Input formats in CPSign¶
Raw - numerical data¶
CPSign loads and stores numerical data in LIBSVM/Liblinear file format:
<label> <index>:<value> <index>:<value> ..
<label> <index>:<value> <index>:<value> ..
..
Also note that the <index>
must start at 1 and not 0, to conform with LIBSVM/LibLinear requirements.
Chemical data¶
CSV file format¶
CPSign supports CSV files in a fairly flexible manner, allowing to specify the separator characters and other parameters that might differ between formats. Molecules should be encoded as SMILES strings and there is a requirement that the CSV must either contain an explicit header row - or the user must specify the header from either the CLI or Java API - so that all fields can be located. There must exist a header containing the text “smiles” (case insensitive), the first header containing “smiles” will be taken as SMILES column.

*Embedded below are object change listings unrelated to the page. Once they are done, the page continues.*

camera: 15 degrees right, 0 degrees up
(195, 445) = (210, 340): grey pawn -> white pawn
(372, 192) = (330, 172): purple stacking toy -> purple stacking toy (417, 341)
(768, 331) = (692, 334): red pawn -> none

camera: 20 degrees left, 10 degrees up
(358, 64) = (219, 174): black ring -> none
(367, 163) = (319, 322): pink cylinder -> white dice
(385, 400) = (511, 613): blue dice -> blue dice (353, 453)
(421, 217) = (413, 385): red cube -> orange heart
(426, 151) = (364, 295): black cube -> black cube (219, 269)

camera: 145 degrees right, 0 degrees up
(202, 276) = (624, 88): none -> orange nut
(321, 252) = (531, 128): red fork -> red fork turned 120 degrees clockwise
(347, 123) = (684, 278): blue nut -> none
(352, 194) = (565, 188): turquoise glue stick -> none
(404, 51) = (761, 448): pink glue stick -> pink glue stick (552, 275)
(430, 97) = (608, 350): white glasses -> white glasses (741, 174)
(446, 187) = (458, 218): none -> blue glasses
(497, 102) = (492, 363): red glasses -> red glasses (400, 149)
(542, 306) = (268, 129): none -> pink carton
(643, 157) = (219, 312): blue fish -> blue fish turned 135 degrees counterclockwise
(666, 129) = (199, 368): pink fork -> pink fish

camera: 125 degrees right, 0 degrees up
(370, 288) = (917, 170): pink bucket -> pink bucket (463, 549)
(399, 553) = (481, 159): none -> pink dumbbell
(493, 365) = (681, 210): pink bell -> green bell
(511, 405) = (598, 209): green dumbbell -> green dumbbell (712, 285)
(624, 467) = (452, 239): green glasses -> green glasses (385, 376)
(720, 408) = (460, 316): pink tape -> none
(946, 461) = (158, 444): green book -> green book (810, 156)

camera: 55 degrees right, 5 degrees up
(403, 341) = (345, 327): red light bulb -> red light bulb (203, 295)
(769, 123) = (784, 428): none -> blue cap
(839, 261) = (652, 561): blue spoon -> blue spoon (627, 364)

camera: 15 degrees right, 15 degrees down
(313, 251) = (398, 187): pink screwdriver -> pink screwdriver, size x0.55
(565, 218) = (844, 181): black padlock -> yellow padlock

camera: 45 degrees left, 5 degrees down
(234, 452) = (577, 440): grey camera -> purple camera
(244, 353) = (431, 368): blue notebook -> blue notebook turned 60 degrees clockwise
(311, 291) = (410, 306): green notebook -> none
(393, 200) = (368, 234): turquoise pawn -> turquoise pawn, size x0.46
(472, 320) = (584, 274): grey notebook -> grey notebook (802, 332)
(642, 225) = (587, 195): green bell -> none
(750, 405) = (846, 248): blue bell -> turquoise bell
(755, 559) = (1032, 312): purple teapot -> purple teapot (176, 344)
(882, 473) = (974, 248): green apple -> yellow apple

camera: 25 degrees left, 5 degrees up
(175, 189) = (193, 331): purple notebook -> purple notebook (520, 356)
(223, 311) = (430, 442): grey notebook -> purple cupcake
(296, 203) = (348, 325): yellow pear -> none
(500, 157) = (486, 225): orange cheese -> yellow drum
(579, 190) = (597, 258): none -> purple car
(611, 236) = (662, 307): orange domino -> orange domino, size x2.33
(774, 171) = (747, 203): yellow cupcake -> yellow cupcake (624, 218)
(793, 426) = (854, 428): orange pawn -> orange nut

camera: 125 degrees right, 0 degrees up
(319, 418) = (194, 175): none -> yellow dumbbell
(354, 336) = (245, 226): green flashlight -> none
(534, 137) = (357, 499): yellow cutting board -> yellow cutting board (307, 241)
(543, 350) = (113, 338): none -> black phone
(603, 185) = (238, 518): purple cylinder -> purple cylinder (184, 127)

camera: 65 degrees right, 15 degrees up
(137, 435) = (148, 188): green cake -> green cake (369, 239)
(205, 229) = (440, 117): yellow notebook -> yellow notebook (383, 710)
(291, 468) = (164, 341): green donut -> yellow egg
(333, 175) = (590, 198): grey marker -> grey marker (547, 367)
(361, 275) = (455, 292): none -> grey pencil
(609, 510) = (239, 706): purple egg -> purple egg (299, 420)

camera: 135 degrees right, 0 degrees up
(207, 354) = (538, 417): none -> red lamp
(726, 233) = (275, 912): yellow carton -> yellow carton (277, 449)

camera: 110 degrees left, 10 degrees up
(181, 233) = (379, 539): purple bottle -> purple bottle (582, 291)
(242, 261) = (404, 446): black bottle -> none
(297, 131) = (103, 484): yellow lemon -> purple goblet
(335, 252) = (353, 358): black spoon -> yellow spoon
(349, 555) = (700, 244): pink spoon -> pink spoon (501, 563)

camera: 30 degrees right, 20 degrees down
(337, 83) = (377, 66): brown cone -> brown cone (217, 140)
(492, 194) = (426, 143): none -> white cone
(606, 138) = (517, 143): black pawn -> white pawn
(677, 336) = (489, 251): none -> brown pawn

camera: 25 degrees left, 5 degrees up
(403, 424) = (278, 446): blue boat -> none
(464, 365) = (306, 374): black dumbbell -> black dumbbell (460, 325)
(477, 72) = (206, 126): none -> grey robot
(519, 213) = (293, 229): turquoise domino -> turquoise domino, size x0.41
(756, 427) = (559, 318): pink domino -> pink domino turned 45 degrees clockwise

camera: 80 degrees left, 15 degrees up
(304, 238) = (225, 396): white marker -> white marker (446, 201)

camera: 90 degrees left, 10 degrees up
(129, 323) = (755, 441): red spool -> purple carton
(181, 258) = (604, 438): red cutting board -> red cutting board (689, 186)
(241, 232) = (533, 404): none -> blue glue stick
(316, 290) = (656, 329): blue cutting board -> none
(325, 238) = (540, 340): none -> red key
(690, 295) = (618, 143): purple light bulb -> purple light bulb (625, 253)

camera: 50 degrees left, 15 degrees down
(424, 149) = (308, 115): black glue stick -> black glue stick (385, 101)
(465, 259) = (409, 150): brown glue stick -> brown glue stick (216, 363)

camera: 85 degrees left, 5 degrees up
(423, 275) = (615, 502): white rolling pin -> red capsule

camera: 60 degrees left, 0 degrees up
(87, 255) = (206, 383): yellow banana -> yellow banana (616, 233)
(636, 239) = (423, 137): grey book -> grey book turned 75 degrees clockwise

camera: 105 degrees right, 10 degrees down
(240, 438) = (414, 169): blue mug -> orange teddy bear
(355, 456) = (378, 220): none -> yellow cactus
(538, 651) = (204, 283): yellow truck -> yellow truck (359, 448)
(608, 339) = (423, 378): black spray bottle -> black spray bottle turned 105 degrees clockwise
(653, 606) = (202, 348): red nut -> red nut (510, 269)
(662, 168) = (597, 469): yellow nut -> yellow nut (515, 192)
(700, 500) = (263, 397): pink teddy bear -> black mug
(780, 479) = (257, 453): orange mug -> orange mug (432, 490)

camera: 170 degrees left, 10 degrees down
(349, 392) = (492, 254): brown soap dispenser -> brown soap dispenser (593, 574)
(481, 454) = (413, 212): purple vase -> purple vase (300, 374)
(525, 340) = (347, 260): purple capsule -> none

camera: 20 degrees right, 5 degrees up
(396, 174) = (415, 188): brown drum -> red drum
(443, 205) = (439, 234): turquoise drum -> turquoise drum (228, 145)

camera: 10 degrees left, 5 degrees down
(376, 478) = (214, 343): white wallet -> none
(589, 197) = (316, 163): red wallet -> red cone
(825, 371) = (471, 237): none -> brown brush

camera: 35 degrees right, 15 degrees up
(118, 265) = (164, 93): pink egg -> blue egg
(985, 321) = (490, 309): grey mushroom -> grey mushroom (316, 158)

Example of a supported CSV file, using tab as delimiter:
SMILES Sample_ID Activity Additional_Notes
OC(=O)\C=C/C(O)=O.C[C@]12CC=C3[C@@H](CCC4=CC(=O)C=C[C@]34C)[C@@H]1CC[C@@H]2C(=O)CN1CCN(CC1)C1=NC(=NC(=C1)N1CCCC1)N1CCCC1 NCGC00261900-01 POS Here's some additional information
[Na+].NC1=NC=NC2=C1N=C(Br)N2C1OC2CO[P@]([O-])(=O)O[C@@H]2C1O NCGC00260869-01 NEG More notes
O=C1N2CCC3=C(NC4=C3C=CC=C4)C2=NC2=C1C=CC=C2 NCGC00261776-01 NEG
Cl.FC1=CC=C(C=C1)C(OCCCC1=CNC=N1)C1=CC=C(F)C=C1 NCGC00261380-01 POS
CC1=CC=C(C=C1)S(=O)(=O)N[C@@H](CC1=CC=CC=C1)C(=O)CCl NCGC00261842-01 NEG Not all lines need to contain the additional notes
...
The column header for SMILES can contain more text, e.g. “canonical smiles” and “smiles-col” are both valid header names.
SDF¶
SDFiles are supported in both v2000 and v3000.
SMILES as single molecule¶
The predict and predict-online command can predict single molecules using the --smiles
parameter, this parameter takes a string of text where the string must start with a valid SMILES and can then optionally include a blank space character (tab, space) and an identifier.
JSON file format¶
CPSign supports a JSON input format, the format require that the top level starts as a JSON array (meaning that the first
character must be a square bracket “\[
“). Each index of the array is one record and each record must include a key-value
for SMILES for the molecule. This SMILES key-value pair must have the key “SMILES”, “smiles” or “Smiles”. Here are some
examples for the file format (it is not required that the file is properly indented).
Example classification JSON file:
[
{
"cdk:Title" : "1728-95-6",
"Ames test categorisation" : "mutagen",
"smiles" : "C1(=C(C=2C=CC=CC2)N=C(N1)C3=CC=C(OC)C=C3)C=4C=CC=CC4"
},
{
"cdk:Title" : "91-08-7",
"Ames test categorisation" : "mutagen",
"smiles" : "C=1(C(=C(C=CC1)N=C=O)C)N=C=O"
}
]
Example regression JSON file:
[
{
"BIO" : "0.43",
"comment" : "This is a comment",
"smiles" : "SC1=C(C(F)(F)F)C=CC=C1"
},
{
"BIO" : "1.60",
"comment" : "Comment for second molecule",
"smiles" : "SC1=C(C(F)(F)F)C=C([N+]([O-])=O)C=C1"
}
]
Compressed input files¶
CPSign automatically reads files compressed in GZIP format.